課題:
文章では、直腸癌の手術で肛門を温存できるようになった大きな要因として、何の登場が挙げられているか。

文章:
+ + + + +

今回のテーマは直腸の手術。
直腸癌の手術方法はここ十数年で大きく変化しています。
以前は直腸癌といえば手術をすれば人工肛門の生活を余儀なくされていたのですが、最近は肛門を残す手術が主流となってきています。
肛門を残すか残さないかというのは患者さんの生活にとって大きな違いがあり、患者さんはほぼ100%といっていいほど肛門を残すことを希望されます。
やはり患者さんにとっては人工肛門というものは、抵抗があることは間違いありません。
肛門から普通に便をすることが患者さんのその後の人生の質(QOL)にとって非常に重要です。
(人工肛門は腸管を腹壁に固定して、そこから便が出るようにするものであり、元々の肛門は閉じてしまうか、全く使わなくなってしまいます。
そして腹壁に固定したパウチという袋に便を貯めて、適宜捨てるということをします。)
大腸肛門外科のここ20年はいかに肛門を残して根治的な手術ができるかを追求しているといっても過言ではないでしょう。
肛門を残すか残さないかは「癌の種類、肛門からの距離、癌の深達度」などが重要です。
特に肛門からの腫瘍までの距離が非常に重要です。
また無理をして、肛門を残しても、癌が再発したり、便を失禁してしまっては患者さんのQOLは非常に悪くなってしまいます。
そのあたりの見極めがとても重要になってくるのです。
まあ、この話をするととっても長くなってしますのでやめておきます。
しかし、直腸癌の手術での肛門の温存に大きく寄与したのは「自動吻合器」の登場があると思います。
骨盤の中はとても狭いうえに奥深く、手が入りにくく手術がしにくい場所です。
直腸癌の手術を行うときには癌のさらに奥で直腸を切離してS状結腸と吻合しなければいけないのでどうしても手で縫うのは限界が出てきます。
それを自動吻合器でガッシャンとやってしまえば一発で吻合ができてしまうというわけです。
そのため以前では人工肛門になってしまった直腸の癌の手術でも今では普通に吻合することができるようになっています。
直腸の手術の手順としては下の図に書いたとおり、
①S状結腸を切離してアンビルヘッドを固定しておく。
②直腸を自動縫合器で切離して病変を含む直腸を摘出する。

+ + + + +

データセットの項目
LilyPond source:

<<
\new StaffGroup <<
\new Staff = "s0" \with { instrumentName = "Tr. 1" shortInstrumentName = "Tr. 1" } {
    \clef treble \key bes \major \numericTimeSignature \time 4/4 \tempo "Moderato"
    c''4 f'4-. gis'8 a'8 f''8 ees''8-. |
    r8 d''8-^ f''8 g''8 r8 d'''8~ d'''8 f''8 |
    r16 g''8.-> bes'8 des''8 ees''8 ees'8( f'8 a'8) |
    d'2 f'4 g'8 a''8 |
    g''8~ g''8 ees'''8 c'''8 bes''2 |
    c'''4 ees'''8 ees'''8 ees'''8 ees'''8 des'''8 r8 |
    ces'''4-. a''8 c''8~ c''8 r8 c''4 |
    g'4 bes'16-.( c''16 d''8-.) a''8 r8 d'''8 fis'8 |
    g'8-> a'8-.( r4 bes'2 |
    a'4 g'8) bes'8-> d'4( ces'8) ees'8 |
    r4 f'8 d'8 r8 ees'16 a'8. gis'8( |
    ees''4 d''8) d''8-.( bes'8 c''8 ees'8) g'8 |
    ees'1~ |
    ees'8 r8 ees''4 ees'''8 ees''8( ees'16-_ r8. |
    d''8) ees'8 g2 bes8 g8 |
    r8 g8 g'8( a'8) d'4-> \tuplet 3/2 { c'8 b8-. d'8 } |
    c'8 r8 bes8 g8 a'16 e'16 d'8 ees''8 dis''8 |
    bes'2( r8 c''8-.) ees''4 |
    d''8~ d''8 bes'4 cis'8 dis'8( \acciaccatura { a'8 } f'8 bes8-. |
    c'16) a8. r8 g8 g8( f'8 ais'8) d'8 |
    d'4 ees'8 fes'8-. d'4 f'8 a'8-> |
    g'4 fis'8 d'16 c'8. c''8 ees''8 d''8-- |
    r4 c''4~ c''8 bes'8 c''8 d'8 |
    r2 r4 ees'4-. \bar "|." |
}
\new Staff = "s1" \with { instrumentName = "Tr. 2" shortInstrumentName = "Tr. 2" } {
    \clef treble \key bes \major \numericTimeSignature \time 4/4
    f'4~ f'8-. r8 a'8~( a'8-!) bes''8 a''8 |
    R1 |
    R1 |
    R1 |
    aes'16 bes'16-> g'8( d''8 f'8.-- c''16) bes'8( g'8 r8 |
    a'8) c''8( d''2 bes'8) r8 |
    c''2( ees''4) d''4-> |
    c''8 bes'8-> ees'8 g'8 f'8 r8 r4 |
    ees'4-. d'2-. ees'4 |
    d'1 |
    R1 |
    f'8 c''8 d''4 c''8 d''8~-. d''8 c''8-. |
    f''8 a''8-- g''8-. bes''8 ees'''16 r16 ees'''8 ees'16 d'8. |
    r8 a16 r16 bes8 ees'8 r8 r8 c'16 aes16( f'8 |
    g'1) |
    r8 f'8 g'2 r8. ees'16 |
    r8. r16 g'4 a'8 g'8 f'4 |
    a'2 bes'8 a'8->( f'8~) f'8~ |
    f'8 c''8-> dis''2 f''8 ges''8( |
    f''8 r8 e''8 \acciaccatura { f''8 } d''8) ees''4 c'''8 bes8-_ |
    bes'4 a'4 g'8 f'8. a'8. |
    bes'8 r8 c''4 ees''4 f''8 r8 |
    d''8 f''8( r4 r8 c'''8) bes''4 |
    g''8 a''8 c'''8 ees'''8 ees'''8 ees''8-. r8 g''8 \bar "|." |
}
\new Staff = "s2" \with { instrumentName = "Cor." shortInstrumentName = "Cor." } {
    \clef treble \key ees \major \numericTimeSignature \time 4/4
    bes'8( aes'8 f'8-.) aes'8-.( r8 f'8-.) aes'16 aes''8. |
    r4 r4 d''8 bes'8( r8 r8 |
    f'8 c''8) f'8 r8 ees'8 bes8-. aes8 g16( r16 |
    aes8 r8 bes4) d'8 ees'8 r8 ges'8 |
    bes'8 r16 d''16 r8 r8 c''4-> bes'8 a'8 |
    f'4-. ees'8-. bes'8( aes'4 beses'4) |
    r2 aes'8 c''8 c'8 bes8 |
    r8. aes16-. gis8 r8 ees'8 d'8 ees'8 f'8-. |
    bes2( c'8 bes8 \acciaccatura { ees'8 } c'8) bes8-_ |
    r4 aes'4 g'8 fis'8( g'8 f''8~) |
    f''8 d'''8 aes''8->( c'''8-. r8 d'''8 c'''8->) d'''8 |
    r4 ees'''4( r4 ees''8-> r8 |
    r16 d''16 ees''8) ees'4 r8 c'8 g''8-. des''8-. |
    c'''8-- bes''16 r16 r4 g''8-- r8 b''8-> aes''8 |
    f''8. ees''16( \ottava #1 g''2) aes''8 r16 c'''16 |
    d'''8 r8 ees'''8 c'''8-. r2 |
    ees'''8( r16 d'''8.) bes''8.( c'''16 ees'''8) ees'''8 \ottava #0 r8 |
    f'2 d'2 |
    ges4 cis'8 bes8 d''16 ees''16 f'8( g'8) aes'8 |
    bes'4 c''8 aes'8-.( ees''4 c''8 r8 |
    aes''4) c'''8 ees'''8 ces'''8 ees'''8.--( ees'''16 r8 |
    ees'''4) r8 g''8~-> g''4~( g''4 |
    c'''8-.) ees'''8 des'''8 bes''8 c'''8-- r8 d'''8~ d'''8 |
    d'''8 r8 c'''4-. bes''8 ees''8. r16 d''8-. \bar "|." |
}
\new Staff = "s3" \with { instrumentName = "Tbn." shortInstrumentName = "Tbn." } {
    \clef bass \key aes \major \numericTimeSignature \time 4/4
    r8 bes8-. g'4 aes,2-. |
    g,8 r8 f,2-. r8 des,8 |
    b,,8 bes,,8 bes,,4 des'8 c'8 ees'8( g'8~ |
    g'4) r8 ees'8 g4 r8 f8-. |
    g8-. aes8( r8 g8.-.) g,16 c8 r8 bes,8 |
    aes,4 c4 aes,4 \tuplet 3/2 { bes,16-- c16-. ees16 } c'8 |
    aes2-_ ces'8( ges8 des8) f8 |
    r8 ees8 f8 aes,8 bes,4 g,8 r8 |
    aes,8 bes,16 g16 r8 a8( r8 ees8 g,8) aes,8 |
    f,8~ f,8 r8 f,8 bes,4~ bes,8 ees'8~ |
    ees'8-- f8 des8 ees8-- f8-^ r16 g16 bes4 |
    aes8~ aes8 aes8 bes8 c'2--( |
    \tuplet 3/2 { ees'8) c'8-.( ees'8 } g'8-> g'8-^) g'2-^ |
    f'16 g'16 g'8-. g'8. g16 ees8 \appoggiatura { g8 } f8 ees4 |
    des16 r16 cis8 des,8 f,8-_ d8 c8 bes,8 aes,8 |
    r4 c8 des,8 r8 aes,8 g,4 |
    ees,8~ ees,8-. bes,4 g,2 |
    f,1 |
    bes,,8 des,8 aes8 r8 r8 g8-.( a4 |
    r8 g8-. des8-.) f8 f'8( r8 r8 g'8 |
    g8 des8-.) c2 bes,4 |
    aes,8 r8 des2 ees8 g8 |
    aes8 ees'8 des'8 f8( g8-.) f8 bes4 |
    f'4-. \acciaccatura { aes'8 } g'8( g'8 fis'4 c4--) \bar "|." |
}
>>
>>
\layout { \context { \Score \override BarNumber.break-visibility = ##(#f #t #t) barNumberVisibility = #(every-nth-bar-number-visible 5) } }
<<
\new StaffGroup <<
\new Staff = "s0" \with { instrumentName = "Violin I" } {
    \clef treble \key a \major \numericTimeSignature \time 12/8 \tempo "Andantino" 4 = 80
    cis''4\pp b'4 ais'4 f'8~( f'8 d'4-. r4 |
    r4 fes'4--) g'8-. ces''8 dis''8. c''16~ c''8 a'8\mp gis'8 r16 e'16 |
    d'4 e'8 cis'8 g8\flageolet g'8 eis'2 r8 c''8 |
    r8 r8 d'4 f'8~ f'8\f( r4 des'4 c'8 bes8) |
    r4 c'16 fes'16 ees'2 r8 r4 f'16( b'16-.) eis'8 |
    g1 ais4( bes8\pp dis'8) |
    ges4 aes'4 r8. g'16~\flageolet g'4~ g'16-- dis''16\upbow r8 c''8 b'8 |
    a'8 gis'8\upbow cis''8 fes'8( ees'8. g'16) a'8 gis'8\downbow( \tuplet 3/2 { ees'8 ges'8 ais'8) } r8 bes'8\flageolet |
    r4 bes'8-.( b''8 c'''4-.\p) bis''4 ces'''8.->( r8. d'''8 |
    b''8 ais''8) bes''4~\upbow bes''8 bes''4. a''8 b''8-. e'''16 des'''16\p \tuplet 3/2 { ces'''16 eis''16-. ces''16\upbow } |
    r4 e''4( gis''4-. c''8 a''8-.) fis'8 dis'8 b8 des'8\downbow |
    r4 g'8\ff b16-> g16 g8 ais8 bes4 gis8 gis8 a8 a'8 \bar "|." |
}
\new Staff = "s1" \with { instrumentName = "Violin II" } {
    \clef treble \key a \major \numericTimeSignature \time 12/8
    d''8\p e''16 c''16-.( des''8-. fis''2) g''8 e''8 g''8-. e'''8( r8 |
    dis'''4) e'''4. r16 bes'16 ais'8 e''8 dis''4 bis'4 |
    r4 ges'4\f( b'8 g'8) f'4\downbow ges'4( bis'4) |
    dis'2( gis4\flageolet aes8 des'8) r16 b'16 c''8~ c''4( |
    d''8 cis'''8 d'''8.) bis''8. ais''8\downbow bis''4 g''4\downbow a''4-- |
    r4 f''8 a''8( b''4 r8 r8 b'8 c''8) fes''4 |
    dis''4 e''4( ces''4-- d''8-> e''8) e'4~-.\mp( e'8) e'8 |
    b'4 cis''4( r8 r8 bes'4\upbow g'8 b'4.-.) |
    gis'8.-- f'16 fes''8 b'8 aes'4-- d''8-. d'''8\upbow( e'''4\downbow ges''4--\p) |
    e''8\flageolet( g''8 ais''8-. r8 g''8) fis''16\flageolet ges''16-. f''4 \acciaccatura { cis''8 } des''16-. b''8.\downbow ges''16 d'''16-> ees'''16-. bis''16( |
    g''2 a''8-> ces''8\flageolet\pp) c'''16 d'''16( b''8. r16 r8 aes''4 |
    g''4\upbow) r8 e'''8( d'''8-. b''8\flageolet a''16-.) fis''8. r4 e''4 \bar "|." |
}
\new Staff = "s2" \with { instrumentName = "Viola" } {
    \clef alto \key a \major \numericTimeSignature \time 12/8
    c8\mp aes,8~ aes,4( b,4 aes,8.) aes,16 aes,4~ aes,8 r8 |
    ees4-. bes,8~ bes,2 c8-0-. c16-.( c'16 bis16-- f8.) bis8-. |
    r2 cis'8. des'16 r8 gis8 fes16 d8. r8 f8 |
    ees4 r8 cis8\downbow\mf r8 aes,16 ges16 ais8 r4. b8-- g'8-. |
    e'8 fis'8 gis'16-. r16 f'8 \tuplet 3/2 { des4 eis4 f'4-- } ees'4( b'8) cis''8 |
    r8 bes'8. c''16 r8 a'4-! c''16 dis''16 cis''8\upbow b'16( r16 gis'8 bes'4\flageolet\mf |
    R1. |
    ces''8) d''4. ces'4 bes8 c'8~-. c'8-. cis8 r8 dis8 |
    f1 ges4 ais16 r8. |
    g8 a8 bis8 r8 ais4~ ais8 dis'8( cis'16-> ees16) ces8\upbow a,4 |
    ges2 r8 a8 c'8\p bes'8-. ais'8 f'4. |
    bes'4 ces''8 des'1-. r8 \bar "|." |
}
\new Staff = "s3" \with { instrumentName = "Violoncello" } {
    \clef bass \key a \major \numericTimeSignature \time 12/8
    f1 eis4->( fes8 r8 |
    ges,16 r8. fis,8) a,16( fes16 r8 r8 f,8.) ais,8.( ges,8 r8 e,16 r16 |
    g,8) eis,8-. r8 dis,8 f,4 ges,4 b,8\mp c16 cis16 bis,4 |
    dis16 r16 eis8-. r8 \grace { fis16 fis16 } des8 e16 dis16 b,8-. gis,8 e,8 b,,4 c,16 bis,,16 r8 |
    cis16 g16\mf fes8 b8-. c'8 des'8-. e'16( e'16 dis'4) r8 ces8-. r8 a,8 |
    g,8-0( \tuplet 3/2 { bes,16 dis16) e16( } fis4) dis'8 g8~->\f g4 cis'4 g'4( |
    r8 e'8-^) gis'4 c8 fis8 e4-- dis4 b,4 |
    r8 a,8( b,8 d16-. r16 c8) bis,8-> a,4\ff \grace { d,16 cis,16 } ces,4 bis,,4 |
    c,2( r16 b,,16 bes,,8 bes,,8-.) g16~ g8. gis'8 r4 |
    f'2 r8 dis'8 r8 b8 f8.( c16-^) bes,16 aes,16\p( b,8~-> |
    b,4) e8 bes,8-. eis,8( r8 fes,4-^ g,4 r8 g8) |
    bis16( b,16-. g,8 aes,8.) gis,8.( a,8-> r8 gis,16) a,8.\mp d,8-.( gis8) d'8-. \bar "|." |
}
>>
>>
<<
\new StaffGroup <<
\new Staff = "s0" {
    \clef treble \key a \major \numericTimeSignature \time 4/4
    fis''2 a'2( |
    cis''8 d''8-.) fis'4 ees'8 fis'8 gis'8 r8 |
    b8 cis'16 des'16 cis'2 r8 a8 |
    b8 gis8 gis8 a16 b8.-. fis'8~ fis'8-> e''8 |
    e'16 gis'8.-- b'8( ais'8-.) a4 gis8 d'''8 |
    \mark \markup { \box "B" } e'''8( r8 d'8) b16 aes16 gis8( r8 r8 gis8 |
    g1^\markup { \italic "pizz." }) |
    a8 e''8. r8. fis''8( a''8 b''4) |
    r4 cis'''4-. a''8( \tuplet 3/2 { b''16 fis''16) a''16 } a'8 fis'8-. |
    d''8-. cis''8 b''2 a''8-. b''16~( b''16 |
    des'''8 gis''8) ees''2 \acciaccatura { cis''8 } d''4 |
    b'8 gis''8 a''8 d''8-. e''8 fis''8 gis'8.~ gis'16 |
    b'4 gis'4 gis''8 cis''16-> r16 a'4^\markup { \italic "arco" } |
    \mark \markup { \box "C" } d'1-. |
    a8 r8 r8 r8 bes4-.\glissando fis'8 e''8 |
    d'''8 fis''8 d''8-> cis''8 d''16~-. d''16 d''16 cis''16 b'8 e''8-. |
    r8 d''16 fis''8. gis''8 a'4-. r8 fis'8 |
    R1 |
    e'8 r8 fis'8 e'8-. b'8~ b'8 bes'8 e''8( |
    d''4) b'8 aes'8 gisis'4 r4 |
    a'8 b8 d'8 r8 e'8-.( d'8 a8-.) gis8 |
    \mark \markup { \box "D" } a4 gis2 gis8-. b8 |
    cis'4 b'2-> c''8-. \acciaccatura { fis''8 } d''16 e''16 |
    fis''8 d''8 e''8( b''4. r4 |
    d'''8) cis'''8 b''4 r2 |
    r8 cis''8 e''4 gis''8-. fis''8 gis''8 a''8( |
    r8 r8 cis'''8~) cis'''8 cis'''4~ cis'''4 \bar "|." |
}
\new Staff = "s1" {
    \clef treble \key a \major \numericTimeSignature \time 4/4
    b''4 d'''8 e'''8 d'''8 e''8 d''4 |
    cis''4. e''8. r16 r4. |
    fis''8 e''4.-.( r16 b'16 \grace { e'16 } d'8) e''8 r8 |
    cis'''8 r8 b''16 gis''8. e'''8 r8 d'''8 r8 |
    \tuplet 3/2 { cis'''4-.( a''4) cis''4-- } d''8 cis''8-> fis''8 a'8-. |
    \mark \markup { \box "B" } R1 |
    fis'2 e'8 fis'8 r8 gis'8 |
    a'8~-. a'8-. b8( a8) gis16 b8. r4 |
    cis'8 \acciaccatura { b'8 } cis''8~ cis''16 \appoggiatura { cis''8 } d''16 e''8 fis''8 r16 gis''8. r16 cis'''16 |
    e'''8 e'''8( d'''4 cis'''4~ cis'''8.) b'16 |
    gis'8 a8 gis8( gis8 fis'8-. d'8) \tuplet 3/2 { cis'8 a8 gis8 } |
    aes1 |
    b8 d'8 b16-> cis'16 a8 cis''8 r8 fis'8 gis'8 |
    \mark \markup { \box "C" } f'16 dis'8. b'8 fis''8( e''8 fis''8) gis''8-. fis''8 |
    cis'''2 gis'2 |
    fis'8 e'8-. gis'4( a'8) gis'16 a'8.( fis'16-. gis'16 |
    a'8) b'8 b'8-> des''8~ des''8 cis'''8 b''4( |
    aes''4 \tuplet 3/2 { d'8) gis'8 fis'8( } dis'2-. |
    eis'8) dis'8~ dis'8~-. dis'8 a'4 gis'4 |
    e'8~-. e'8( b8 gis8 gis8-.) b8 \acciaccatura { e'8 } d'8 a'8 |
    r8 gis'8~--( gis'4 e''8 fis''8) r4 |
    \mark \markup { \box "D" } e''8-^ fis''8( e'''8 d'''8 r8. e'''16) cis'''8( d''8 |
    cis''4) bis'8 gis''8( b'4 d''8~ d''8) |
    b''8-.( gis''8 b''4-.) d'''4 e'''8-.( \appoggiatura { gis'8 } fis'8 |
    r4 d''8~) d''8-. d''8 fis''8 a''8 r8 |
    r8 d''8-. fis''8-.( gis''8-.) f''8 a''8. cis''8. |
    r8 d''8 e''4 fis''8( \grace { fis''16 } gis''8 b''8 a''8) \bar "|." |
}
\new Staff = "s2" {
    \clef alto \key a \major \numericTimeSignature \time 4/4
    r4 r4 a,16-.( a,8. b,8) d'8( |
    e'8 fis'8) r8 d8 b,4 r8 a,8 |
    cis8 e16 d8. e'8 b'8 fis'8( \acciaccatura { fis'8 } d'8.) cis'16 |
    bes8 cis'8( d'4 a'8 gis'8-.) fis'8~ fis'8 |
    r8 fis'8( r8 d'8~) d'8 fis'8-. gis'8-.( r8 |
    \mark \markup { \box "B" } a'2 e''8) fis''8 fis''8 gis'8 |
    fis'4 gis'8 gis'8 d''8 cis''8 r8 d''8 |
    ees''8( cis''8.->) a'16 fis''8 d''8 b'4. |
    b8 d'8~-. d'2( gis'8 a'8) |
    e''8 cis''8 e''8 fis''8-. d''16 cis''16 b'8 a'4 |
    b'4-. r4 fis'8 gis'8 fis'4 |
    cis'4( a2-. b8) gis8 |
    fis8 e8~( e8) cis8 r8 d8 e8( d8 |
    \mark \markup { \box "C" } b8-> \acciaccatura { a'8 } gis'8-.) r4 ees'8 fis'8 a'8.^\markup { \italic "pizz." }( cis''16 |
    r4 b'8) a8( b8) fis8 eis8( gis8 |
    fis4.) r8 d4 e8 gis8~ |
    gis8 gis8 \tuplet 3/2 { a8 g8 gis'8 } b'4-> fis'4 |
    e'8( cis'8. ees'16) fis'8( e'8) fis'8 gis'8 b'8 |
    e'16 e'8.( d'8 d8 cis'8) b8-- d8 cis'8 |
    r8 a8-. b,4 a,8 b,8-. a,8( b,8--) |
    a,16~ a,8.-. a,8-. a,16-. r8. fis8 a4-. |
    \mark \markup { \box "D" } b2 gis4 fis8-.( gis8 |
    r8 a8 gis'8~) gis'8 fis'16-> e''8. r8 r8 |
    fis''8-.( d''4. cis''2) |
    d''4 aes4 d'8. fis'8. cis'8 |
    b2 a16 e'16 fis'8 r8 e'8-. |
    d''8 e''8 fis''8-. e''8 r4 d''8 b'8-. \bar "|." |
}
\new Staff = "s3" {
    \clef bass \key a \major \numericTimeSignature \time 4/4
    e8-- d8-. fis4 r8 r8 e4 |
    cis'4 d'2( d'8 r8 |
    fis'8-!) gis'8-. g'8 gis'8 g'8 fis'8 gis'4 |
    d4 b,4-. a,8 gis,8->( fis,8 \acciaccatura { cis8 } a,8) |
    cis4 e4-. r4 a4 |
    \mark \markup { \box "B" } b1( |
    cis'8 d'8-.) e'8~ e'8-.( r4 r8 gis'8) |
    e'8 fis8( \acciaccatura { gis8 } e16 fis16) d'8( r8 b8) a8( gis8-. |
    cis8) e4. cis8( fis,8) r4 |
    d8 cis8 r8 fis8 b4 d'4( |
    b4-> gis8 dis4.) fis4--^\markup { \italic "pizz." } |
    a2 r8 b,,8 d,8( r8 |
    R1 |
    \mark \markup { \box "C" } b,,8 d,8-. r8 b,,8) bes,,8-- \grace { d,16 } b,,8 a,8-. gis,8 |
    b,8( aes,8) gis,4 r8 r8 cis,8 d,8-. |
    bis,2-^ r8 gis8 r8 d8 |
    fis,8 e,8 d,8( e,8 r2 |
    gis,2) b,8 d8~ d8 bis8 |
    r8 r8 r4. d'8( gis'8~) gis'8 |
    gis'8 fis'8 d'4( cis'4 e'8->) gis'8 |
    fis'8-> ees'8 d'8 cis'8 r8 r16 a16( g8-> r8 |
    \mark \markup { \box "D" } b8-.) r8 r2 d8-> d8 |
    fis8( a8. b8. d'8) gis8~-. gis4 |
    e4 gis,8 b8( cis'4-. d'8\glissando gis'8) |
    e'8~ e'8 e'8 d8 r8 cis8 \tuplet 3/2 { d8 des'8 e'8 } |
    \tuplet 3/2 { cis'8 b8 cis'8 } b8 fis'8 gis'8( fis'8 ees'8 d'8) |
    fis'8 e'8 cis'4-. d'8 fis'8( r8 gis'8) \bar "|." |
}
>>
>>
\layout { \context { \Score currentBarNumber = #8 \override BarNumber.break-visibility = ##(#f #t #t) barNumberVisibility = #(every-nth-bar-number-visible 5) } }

+ + + + +

課題の結果:
自動吻合器の登場である。